§ **Extract**:
++++++

The results website’s pages were purposefully small and simple – the largest page was for Cornwall and it was only 14KB – to ensure they loaded quickly and worked with as many web browsers as possible.

There was one design issue that I hadn’t anticipated before the results started to come in: for wards like Charlottetown Ward No. 3, where the councillor position was acclaimed, because there were no poll-by-poll results shown for councillor it wasn’t possible to tell which polls had reported. I rolled out a quick fix for this around 8:00 p.m. by making the reporting polls bold-faced; it wasn’t a perfect solution, but I wasn’t prepared to do major surgery on a moving patient.

To ensure that everything hummed along as planned, and to free me up to deal with any technical issues that might have arisen, for the first time since 1996 I stepped out of the data-entry process entirely; logistically the process went like this:

  1. After the ballot count, results were telephoned in from the polls to a telephone bank at Elections PEI headquarters at 90 Great George Street where they were recorded onto paper sheets pre-printed with candidate names and plebiscite questions.

++++++

§ **Extracted information**:
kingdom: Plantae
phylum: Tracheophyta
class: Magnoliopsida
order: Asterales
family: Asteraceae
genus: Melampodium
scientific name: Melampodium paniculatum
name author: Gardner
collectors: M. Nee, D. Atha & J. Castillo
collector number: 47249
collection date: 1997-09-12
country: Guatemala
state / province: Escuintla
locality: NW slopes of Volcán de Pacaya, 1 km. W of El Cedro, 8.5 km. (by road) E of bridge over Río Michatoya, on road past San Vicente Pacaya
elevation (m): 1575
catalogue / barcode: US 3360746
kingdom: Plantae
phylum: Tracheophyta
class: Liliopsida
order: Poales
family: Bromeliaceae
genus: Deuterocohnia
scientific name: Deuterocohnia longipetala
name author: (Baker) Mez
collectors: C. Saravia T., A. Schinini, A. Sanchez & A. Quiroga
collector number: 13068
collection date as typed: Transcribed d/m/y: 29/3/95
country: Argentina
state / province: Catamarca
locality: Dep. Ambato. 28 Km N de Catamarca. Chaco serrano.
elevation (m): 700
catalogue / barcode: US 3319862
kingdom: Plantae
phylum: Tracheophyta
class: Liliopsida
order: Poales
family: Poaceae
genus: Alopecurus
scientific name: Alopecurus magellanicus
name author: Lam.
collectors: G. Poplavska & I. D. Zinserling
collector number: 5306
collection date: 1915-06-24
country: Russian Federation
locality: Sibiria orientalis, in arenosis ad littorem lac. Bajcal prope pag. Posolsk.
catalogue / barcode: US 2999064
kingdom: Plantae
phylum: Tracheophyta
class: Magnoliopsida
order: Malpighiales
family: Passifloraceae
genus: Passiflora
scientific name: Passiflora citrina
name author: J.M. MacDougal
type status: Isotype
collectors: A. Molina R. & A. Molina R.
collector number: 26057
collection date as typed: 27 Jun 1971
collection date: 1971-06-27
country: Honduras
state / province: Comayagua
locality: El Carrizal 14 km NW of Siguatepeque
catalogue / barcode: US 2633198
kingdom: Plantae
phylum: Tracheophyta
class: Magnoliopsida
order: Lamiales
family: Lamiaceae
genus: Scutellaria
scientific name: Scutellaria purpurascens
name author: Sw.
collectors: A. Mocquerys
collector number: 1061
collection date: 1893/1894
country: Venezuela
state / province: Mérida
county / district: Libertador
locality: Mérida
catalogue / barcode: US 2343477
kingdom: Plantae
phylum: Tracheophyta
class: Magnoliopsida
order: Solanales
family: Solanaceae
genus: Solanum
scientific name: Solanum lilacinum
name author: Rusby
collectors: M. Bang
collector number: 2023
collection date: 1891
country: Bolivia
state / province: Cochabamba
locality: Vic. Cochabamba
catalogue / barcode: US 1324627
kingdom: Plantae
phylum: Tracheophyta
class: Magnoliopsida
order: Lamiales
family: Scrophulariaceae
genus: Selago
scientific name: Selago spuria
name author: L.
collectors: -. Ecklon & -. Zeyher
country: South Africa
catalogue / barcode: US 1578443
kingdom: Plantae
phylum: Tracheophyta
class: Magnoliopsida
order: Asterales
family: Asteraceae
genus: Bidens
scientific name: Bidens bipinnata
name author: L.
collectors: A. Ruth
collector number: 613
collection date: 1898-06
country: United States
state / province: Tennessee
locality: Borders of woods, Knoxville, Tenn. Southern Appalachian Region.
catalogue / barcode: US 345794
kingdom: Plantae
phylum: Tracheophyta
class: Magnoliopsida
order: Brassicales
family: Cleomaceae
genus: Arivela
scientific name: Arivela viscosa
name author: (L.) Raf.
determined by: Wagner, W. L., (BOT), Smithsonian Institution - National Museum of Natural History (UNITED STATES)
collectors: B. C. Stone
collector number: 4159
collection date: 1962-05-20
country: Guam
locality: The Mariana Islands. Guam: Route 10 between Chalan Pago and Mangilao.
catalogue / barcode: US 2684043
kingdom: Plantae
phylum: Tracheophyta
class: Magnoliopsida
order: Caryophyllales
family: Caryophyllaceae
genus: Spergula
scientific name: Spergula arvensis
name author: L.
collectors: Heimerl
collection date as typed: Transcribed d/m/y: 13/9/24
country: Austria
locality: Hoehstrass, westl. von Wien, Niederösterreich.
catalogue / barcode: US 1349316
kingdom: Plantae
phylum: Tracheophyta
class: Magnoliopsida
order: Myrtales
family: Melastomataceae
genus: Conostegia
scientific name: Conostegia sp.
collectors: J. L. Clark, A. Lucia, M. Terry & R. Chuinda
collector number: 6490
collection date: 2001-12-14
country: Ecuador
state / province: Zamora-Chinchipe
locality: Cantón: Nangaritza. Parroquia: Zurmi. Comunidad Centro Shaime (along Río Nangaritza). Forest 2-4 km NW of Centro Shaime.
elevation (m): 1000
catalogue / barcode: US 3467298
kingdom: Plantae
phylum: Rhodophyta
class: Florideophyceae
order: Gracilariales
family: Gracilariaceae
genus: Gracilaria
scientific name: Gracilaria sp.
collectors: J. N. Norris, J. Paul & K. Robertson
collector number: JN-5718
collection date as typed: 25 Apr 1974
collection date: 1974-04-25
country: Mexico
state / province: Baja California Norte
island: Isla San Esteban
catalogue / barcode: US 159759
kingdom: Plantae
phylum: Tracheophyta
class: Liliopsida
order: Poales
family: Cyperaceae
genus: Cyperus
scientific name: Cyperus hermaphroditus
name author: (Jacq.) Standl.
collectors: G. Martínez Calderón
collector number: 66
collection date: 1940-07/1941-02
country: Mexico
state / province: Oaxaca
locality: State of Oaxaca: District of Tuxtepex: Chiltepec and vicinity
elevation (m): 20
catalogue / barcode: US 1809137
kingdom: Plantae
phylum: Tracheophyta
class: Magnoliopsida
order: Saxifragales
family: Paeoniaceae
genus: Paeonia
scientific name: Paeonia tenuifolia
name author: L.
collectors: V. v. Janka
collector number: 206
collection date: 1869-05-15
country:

++++++

§ **Exercise requirements**:
List every ward, town, or street named in the election-results text. Rely on the election-results text only, not the rows.

§ **Solution for this exercise**:
Cornwall
Charlottetown Ward No. 3
Great George Street (number 90)